A Historic Compromise?
The timing, in 2012, seemed ripe. “Never has the country been so close to reaching an agreement,” Sithanen wrote. The challenge was not technical but political: would leaders and citizens make the historic compromises needed to move beyond mistrust?
Thirteen years later, the same questions loom. Electoral reform remains the graveyard of Mauritian consensus, forever studied and forever shelved. Yet the logic of Sithanen’s roadmap endures. Reformers do not need to reinvent the wheel; they need only to adopt a balanced hybrid that the country already debated, tested and refined.
The lesson is clear.
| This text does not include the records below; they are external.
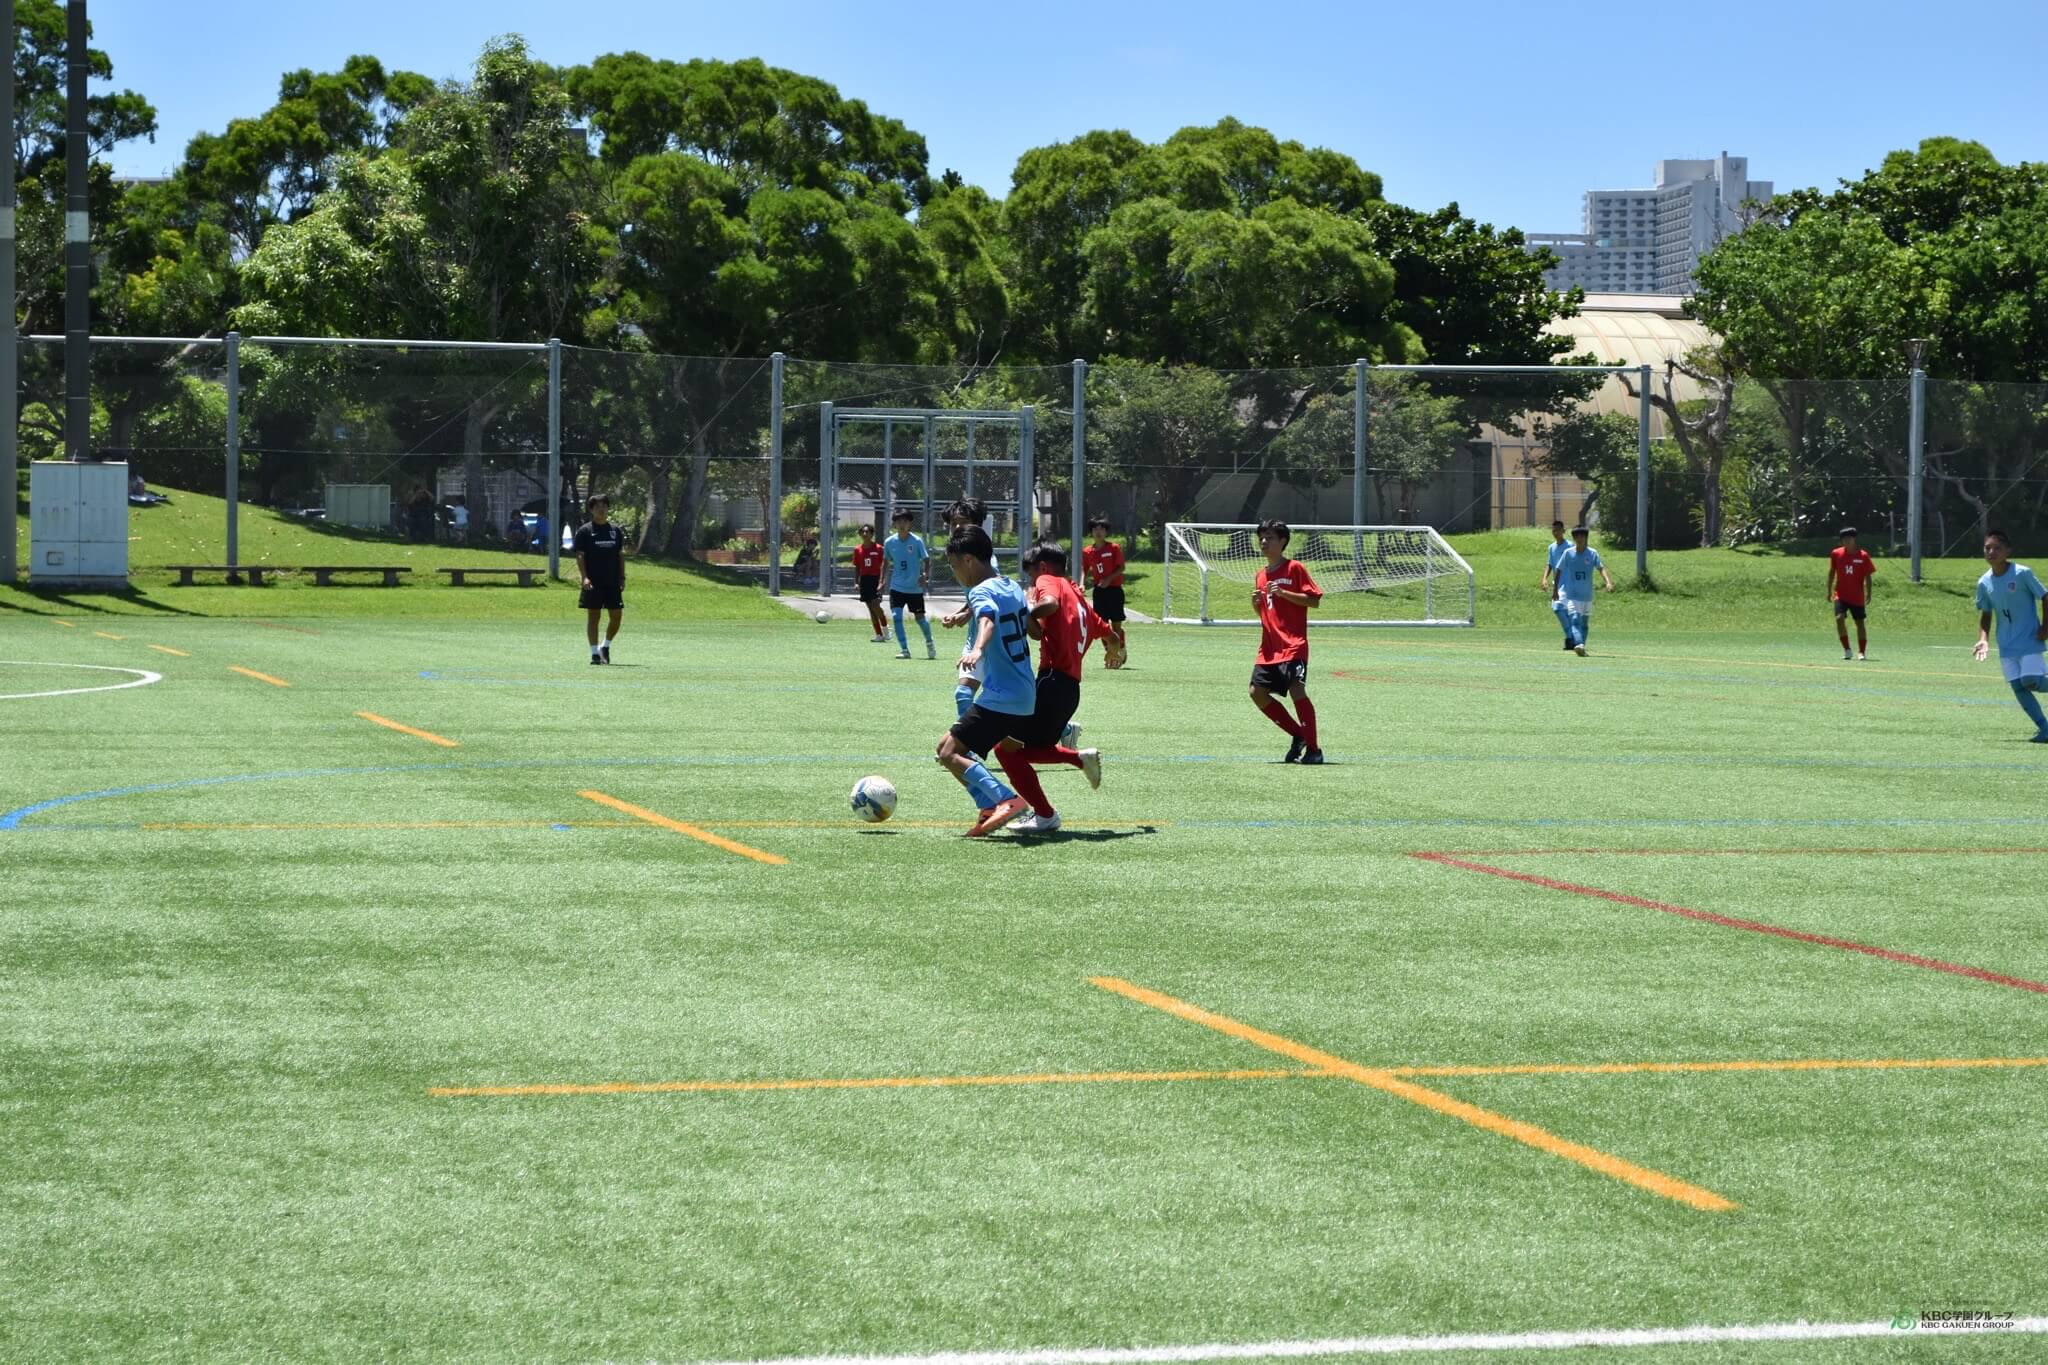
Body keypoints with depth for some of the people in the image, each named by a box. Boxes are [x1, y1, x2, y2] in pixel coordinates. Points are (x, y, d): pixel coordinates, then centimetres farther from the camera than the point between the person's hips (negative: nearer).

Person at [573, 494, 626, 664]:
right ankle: (595, 653, 3)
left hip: (613, 582, 4)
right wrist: (584, 577, -16)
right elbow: (580, 555, -5)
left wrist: (622, 578, 8)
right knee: (594, 616, -1)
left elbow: (620, 555, 15)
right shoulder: (584, 531, 0)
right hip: (593, 583, -4)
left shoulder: (615, 530, 12)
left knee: (617, 615, 0)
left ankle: (606, 646, 21)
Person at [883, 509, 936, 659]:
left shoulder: (917, 541, -9)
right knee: (896, 616, -13)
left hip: (915, 588, -2)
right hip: (897, 587, 2)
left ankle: (929, 642, 34)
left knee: (920, 617, 6)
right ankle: (904, 650, -6)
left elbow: (926, 560, -9)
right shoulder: (889, 542, 0)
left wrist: (925, 575, -27)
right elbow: (886, 562, 13)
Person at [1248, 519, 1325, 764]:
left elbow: (1313, 599, -9)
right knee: (1257, 692, 0)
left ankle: (1313, 749, -11)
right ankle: (1299, 735, 13)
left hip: (1293, 645, -8)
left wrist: (1283, 593, -18)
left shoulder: (1295, 568, -3)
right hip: (1269, 647, 8)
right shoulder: (1261, 575, 17)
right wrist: (1256, 602, 3)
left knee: (1296, 690, -20)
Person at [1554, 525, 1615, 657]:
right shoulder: (1568, 553, -3)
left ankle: (1581, 647, 27)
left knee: (1585, 623, 13)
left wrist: (1608, 582, -30)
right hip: (1571, 595, -2)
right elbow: (1559, 571, 5)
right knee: (1575, 619, -20)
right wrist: (1555, 590, 7)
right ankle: (1579, 645, -34)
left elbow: (1601, 568, -14)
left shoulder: (1592, 553, -3)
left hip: (1587, 595, 2)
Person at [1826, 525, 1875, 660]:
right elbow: (1831, 573, 10)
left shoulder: (1863, 556, -6)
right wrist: (1829, 591, 9)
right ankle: (1846, 649, -6)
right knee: (1839, 618, -18)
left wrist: (1868, 593, -11)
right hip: (1841, 595, 0)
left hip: (1857, 597, 0)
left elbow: (1867, 576, -2)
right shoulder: (1836, 554, -1)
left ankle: (1861, 651, 17)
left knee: (1860, 622, 6)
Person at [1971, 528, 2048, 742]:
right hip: (2006, 643, 5)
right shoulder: (1984, 582, 1)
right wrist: (1983, 639, -4)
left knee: (2030, 681, -16)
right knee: (2018, 686, -2)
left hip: (2029, 638, -5)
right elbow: (1985, 614, 11)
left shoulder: (2022, 574, -14)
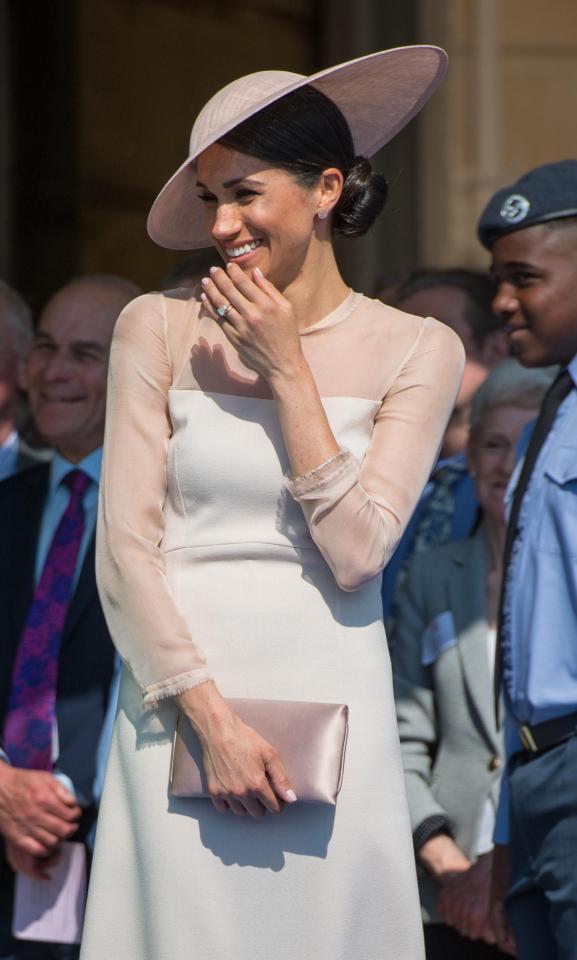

Radical surgery risks destabilizing a system that has delivered peace and growth. Cosmetic tinkering, meanwhile, perpetuates distortions that breed cynicism. The way forward lies in the middle: keep the FPTP baby, discard its bathwater, and embrace a measured dose of proportionality.
Mauritius has prided itself on compromise in a divided world. Electoral reform demands nothing less — a formula that reflects its rainbow nation without dimming its ability to govern.